The current economic reality will continue to underpin the demand for cheap food but in satisfying this demand there is a price to pay.
The combined effect of the recession, the growth in online
retailing and the increased market share of discounters such as LIDL and ALDI
has shaken the likes of Tesco, Sainsbury and Morrison’s. For supermarkets
focussing on market share food prices must be kept down, at all costs.
But in the case of farming it is such a long cycle and there is
little account taken of retrospective costs for the producer.
The latest casualty is the UK dairy industry.

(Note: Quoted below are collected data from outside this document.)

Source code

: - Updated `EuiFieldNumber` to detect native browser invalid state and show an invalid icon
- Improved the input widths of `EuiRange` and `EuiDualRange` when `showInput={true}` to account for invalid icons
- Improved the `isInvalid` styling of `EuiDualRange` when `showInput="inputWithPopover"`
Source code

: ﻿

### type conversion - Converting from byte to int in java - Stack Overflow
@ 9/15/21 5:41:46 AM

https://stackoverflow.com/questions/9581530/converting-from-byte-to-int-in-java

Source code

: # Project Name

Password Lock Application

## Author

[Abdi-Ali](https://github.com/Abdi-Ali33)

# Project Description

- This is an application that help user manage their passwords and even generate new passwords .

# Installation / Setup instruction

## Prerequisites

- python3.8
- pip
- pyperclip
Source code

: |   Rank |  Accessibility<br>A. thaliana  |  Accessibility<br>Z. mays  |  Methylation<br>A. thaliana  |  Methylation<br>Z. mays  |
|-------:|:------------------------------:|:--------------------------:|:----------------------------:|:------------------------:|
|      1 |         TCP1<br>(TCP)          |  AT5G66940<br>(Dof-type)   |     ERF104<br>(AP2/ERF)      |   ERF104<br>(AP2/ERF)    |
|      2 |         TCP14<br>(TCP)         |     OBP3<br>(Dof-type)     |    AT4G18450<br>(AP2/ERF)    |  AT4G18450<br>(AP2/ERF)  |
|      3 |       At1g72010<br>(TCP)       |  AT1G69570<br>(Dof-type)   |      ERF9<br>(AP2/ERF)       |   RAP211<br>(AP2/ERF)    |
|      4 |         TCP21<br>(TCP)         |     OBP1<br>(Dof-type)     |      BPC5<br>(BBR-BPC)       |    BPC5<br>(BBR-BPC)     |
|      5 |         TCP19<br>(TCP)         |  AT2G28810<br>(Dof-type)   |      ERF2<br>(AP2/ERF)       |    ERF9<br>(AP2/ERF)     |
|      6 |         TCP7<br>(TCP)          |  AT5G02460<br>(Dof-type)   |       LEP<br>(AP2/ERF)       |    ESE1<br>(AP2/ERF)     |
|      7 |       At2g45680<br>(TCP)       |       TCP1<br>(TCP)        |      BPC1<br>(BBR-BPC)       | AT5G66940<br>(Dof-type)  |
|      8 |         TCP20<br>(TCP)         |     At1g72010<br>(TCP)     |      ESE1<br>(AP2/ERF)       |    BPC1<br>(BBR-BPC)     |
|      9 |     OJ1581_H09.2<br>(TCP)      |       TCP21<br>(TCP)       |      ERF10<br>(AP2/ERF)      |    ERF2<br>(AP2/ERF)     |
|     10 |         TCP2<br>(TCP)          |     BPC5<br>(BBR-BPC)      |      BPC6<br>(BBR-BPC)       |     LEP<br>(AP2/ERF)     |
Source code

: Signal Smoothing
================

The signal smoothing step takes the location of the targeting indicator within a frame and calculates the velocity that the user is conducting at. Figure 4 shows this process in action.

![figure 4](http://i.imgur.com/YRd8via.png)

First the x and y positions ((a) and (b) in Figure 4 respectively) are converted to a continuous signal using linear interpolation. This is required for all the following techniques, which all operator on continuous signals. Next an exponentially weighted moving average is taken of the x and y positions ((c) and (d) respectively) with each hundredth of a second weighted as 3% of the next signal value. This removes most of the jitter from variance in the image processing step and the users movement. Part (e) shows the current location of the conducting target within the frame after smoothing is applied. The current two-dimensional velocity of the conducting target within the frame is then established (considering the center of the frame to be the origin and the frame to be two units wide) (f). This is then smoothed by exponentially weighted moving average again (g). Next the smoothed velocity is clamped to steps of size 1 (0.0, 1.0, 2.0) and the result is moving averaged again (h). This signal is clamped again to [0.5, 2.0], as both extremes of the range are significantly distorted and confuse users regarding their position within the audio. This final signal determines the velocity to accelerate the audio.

Global milk
prices have fallen 50% in the past year to an 8 year low. The NFU
said in December that the number of UK dairy farmers had dipped below 10,000
for the first time - a 50% fall since 2001.This reflects the worsening
conditions for producers some of whom are currently faced with accepting a
price of 22 pence per litre of milk versus a production cost of 28 pence.
Looking back 25 years ago, British people spent about 22% of
their disposable income on food .In 2015 the spend is roughly between 4 and 8%,
so food has actually become cheaper.
The
reality is that the 'bog-offs' - the buy-one-get-one-free deals are not
actually sponsored by supermarkets. They are paid for by the producer who has
to agree to them under tight terms and conditions.
As the margins of the big supermarkets fall from 5% to nearer 3%
producers will be expected to absorb more of the pain.